→ **Task objective**
Take the data and return it in full. Change nothing.
===== Source material
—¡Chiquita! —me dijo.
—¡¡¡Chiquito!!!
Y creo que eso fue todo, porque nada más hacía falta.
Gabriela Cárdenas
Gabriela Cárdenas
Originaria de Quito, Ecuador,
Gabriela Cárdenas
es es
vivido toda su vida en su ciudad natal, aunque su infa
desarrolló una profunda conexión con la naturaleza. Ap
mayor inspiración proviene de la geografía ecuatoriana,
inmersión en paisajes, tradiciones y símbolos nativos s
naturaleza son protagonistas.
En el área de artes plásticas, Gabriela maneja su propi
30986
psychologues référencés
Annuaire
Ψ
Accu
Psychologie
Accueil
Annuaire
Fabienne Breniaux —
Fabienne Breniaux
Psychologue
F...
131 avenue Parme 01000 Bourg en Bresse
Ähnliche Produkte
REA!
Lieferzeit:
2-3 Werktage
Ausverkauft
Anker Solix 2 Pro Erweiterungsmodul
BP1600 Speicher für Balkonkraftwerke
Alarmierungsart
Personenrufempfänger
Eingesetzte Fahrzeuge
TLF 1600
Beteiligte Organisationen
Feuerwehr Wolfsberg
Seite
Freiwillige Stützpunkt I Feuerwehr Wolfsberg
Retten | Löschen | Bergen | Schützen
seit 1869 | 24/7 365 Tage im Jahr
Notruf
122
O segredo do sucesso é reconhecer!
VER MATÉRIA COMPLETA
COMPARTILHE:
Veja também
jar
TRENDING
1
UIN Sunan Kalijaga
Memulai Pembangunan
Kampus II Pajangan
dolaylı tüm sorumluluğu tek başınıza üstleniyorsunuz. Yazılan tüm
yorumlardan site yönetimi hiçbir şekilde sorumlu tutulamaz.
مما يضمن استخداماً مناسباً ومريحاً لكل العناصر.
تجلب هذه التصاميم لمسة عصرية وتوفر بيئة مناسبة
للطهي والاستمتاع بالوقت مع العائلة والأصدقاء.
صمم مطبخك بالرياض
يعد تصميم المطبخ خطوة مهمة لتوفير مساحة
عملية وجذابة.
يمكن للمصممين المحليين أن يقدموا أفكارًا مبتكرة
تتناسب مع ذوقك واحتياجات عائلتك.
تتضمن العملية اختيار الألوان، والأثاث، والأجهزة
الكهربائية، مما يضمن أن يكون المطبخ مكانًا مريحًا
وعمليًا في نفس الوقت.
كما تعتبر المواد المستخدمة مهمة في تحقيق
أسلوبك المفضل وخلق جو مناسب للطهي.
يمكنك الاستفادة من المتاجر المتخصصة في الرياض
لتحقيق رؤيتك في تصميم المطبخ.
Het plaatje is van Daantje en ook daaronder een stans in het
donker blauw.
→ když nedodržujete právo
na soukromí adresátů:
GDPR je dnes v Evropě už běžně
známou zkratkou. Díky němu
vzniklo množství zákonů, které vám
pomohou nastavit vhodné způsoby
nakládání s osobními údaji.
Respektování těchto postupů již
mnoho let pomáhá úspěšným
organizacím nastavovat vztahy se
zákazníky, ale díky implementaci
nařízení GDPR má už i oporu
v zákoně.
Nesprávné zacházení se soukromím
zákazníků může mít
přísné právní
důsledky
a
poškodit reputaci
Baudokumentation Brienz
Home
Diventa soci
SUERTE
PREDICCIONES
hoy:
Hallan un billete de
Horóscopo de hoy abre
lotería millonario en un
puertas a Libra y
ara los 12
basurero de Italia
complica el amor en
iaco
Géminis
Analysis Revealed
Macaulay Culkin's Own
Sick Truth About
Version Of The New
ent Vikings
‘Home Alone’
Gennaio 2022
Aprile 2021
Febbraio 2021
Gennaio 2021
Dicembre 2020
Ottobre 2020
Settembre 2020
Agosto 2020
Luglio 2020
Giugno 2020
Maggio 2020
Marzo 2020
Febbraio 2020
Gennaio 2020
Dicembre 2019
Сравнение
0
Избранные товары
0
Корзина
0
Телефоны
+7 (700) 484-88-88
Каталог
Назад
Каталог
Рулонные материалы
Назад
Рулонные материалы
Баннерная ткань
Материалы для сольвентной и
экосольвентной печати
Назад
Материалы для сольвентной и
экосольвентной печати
==========
→ **Answer section**
—¡Chiquita! —me dijo.
—¡¡¡Chiquito!!!
Y creo que eso fue todo, porque nada más hacía falta.
Gabriela Cárdenas
Gabriela Cárdenas
Originaria de Quito, Ecuador,
Gabriela Cárdenas
es es
vivido toda su vida en su ciudad natal, aunque su infa
desarrolló una profunda conexión con la naturaleza. Ap
mayor inspiración proviene de la geografía ecuatoriana,
inmersión en paisajes, tradiciones y símbolos nativos s
naturaleza son protagonistas.
En el área de artes plásticas, Gabriela maneja su propi
30986
psychologues référencés
Annuaire
Ψ
Accu
Psychologie
Accueil
Annuaire
Fabienne Breniaux —
Fabienne Breniaux
Psychologue
F...
131 avenue Parme 01000 Bourg en Bresse
Ähnliche Produkte
REA!
Lieferzeit:
2-3 Werktage
Ausverkauft
Anker Solix 2 Pro Erweiterungsmodul
BP1600 Speicher für Balkonkraftwerke
Alarmierungsart
Personenrufempfänger
Eingesetzte Fahrzeuge
TLF 1600
Beteiligte Organisationen
Feuerwehr Wolfsberg
Seite
Freiwillige Stützpunkt I Feuerwehr Wolfsberg
Retten | Löschen | Bergen | Schützen
seit 1869 | 24/7 365 Tage im Jahr
Notruf
122
O segredo do sucesso é reconhecer!
VER MATÉRIA COMPLETA
COMPARTILHE:
Veja também
jar
TRENDING
1
UIN Sunan Kalijaga
Memulai Pembangunan
Kampus II Pajangan
dolaylı tüm sorumluluğu tek başınıza üstleniyorsunuz. Yazılan tüm
yorumlardan site yönetimi hiçbir şekilde sorumlu tutulamaz.
مما يضمن استخداماً مناسباً ومريحاً لكل العناصر.
تجلب هذه التصاميم لمسة عصرية وتوفر بيئة مناسبة
للطهي والاستمتاع بالوقت مع العائلة والأصدقاء.
صمم مطبخك بالرياض
يعد تصميم المطبخ خطوة مهمة لتوفير مساحة
عملية وجذابة.
يمكن للمصممين المحليين أن يقدموا أفكارًا مبتكرة
تتناسب مع ذوقك واحتياجات عائلتك.
تتضمن العملية اختيار الألوان، والأثاث، والأجهزة
الكهربائية، مما يضمن أن يكون المطبخ مكانًا مريحًا
وعمليًا في نفس الوقت.
كما تعتبر المواد المستخدمة مهمة في تحقيق
أسلوبك المفضل وخلق جو مناسب للطهي.
يمكنك الاستفادة من المتاجر المتخصصة في الرياض
لتحقيق رؤيتك في تصميم المطبخ.
Het plaatje is van Daantje en ook daaronder een stans in het
donker blauw.
→ když nedodržujete právo
na soukromí adresátů:
GDPR je dnes v Evropě už běžně
známou zkratkou. Díky němu
vzniklo množství zákonů, které vám
pomohou nastavit vhodné způsoby
nakládání s osobními údaji.
Respektování těchto postupů již
mnoho let pomáhá úspěšným
organizacím nastavovat vztahy se
zákazníky, ale díky implementaci
nařízení GDPR má už i oporu
v zákoně.
Nesprávné zacházení se soukromím
zákazníků může mít
přísné právní
důsledky
a
poškodit reputaci
Baudokumentation Brienz
Home
Diventa soci
SUERTE
PREDICCIONES
hoy:
Hallan un billete de
Horóscopo de hoy abre
lotería millonario en un
puertas a Libra y
ara los 12
basurero de Italia
complica el amor en
iaco
Géminis
Analysis Revealed
Macaulay Culkin's Own
Sick Truth About
Version Of The New
ent Vikings
‘Home Alone’
Gennaio 2022
Aprile 2021
Febbraio 2021
Gennaio 2021
Dicembre 2020
Ottobre 2020
Settembre 2020
Agosto 2020
Luglio 2020
Giugno 2020
Maggio 2020
Marzo 2020
Febbraio 2020
Gennaio 2020
Dicembre 2019
Сравнение
0
Избранные товары
0
Корзина
0
Телефоны
+7 (700) 484-88-88
Каталог
Назад
Каталог
Рулонные материалы
Назад
Рулонные материалы
Баннерная ткань
Материалы для сольвентной и
экосольвентной печати
Назад
Материалы для сольвентной и
экосольвентной печати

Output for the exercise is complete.